I enjoyed a lot of the atmosphere that the story creates of something secret and weird around this land. Early suggestions that Miss Mary Belle is more than expert in herbal remedies are alluded to while the new settlement is now writhed in fog and apparently haunted by a woman in white – a strange piece of southern gothic that does give the reader a sense of a strange place. Atakora does show the cruelty of slavery and its horrible unpredictability that one day you may be respected and next tortured or killed based on your owner’s mood swings. But as well as slavery we also get a look at how Black people were living post emancipation – this for me as a UK reader was something we don’t see very often and it’s fascinating how we see that freed slaves were still persecuted, and the dawning of the Ku Klux Klan are coming to the settlement’s attention in a terrible fashion. Despite that we see Back people here more as slaves celebrating religion, mourning the dead, beginning education, and finding love all of which gives the world depth.
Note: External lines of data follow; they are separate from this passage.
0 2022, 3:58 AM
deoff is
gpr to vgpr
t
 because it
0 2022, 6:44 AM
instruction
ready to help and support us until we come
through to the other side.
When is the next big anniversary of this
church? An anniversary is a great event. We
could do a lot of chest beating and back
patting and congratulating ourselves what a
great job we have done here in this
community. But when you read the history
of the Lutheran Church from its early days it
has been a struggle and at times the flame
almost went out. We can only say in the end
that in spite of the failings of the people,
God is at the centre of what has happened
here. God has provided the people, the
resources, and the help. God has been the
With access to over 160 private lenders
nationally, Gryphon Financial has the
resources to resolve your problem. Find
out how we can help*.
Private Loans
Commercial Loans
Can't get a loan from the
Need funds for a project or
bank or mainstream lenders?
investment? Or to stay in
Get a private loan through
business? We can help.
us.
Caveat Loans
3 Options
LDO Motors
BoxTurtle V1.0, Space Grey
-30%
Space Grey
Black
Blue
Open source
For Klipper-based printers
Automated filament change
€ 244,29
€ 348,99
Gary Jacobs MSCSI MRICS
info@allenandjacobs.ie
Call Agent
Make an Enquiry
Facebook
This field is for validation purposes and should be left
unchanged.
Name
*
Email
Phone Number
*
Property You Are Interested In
My issue with the novel is that it is trying to do a little too much at once and rarely stays on one plot thread long enough to allow things to breathe and yet these all get in the way of pace. The ambition is to be credited but either slimming the plot threads or perhaps giving time for a story to progress may have helped pick up the novel in its later chapters. The constant back and forth makes it hard for the characters to fully come to life and I’m still not sure if Atakora successfully landed all the stories by the end.

This was an interesting tale, and I liked the ambition and range that Atakora has shown in the debut and is certainly an author I will be looking out for in the future to see what they are capable of after a promising debut tackling very difficult subjects.